O BB (BBAS3) entrou em uma nova rodada de cautela no setor bancário. O Citi reduziu os preços-alvo de grandes nomes do segmento, incluindo Banco do Brasil, Bradesco (BBDC4), Itaú (ITUB4), Santander (SANB11) e BTG Pactual (BPAC11), em meio à piora do cenário macroeconômico e ao aumento das preocupações com qualidade de crédito.
Segundo informações publicadas pelo Money Times, o banco americano avalia que a queda recente das ações do setor já reflete parte desse ambiente mais difícil, marcado por juros elevados por mais tempo, maior pressão sobre inadimplência e aumento das despesas com provisões.
Quais bancos o Citi prefere agora?
Apesar do corte nos preços-alvo, o Citi manteve recomendação de compra para Bradesco (BBDC4), Itaú (ITUB4), BTG Pactual (BPAC11), BR Partners, Agibank e Banco ABC. Já Banco do Brasil (BBAS3) e Santander (SANB11) ficaram com recomendação neutra.
Entre os nomes preferidos, o Citi destaca Itaú e BTG Pactual. Na avaliação da instituição, os dois bancos têm melhores condições de atravessar um cenário econômico mais pressionado, apoiados por execução consistente e maior capacidade de preservar resultados.
Os novos preços-alvo indicam potencial de valorização diferente entre os papéis. Para o Bradesco, o Citi reduziu o preço-alvo para R$ 20, contra R$ 24 anteriormente. No Itaú, a projeção passou de R$ 54 para R$ 50. Para o Santander, caiu de R$ 36 para R$ 28, enquanto o Banco do Brasil teve corte de R$ 25 para R$ 21.

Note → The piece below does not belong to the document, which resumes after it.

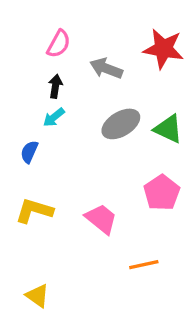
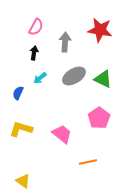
gray arrow: (106, 68) -> (65, 42), turned 72
cyan arrow: (54, 117) -> (40, 78), moved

No caso do BTG Pactual, o preço-alvo foi reduzido de R$ 74 para R$ 70, ainda com recomendação de compra. O Citi também vê compra para BR Partners, com preço-alvo de R$ 20, Agibank, com alvo de US$ 16, e Banco ABC, com preço-alvo de R$ 28.
O alerta central está na qualidade dos ativos. Segundo o Citi, há aumento de ativos problemáticos e de despesas com provisões no sistema bancário, com pressão mais evidente em pessoas físicas. Entre os segmentos que mais preocupam estão financiamento de veículos, cartão de crédito e empréstimos não consignados.
A instituição também avalia que os juros altos podem restringir o crescimento do crédito e limitar novas revisões positivas de lucro. No caso do BB, a recomendação neutra indica uma visão mais cautelosa para o papel, mesmo após o corte do preço-alvo.